Nous sommes avec une femme qui n’est plus amoureuse. Elle ne s’est pas gênée pour aller voir ailleurs et analyse ses réactions face aux hommes qui ont fait partie de sa vie mais aussi face à ses collègues féminines. Elle n’est plus une adolescente mais est à un tournant de sa vie. Elle requestionne ses choix, sa situation, son avenir quand la passion et les enfants ne sont pas aux rendez-vous.
La plume est précise, sans concession et l’autrice réussit à bien cerner les rouages d’une relation ainsi que ce qui la caractérise. Le texte est très ancré dans son époque, c’est féministe et j’apprécie toujours autant voir de loin ce qui était considéré comme avant-gardiste dans les décennies précédentes. C’est que ça change vite! Sauf que certains propos sont ma foi toujours d’actualité. Ce n’est pas un roman où il y a une histoire en soi, on ne va pas du point A au point B. Nous sommes vraiment dans les pensées de Jeanne qui tente de se définir en tant que femme avec les contraintes que ça comporte.

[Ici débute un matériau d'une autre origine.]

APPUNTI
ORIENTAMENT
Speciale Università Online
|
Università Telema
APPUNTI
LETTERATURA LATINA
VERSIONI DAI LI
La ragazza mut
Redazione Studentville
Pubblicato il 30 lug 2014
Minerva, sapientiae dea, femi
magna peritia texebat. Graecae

Toutefois, ce n’est pas un coup de coeur. En effet, la fin, qui parle davantage de religion mais qui offre aussi des réponses, m’a moins convaincue. Je ne croyais pas que ça s’en irait dans cette direction et je m’avoue perplexe face à ces choix qui semblent ne pas être tout à fait cohérents avec le texte. Mais bon… peut-être l’autrice a-t-elle voulu montrer l’ambivalence et tout ce que la protagoniste avait intégré malgré ses idées qui s’écartent de la norme.
Une bonne lecture, à replacer en contexte!